Eye problems, including some vision loss, often occur as we age. In fact, 3.3 million Americans older than 40 are blind, or have low vision. According to the National Eye Institute, that number could climb to 5.5 million by 2020. But many people, both young and old, are experiencing problems that are preventable if caught early. Here are some common eye ailments, and how to detect them:
- Macular Degeneration. This condition, which destroys central vision, happens most frequently to people who are older than 60, have high blood pressure, smoke, are obese or have a family history. Its symptoms are painless, but it is indicated when straight lines appear wavy, central vision is blurred central, or you have trouble seeing things in the distance and problems seeing colors correctly.

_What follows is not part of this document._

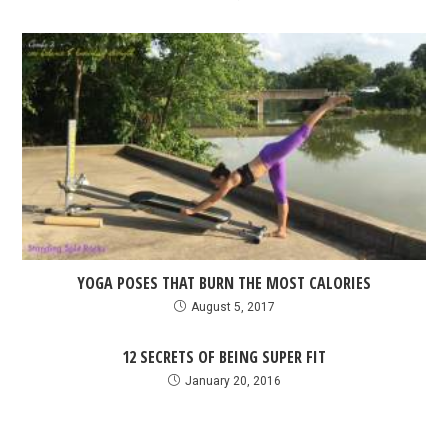
YOGA POSES THAT BURN THE MOST CALORIES
August 5, 2017
12 SECRETS OF BEING SUPER FIT
January 20, 2016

- Cataracts. This condition means that the eye’s lens has become cloudy. It can be brought on by overexposure to sunlight, smoking and alcohol abuse, and it’s more common in people with diabetes. Symptoms include blurred or cloudy vision, faded colors, increased glare from headlights, lamps or sunlight, and double vision in a single eye.
- Glaucoma. This is a series of eye diseases that cause fluid pressure inside the eye to build, and often symptoms don’t appear until the optic nerve has been damaged. It occurs most often in people older than 60, (over 40 for African-Americans, a particularly high-risk group), after a severe eye injury, to those with diabetes and also people with a family history. Symptoms include blurry vision, narrowed peripheral vision, problems focusing and a “halo” effect around lights.
The good news is that there are treatments and surgeries for these conditions, and all of them are checked for during a routine eye exam. It’s a good idea to have your eyes checked annually, especially if you have a family history of any of these conditions or otherwise might be at risk. Early detection is the best way to make sure your eyes keep seeing clearly for years to come.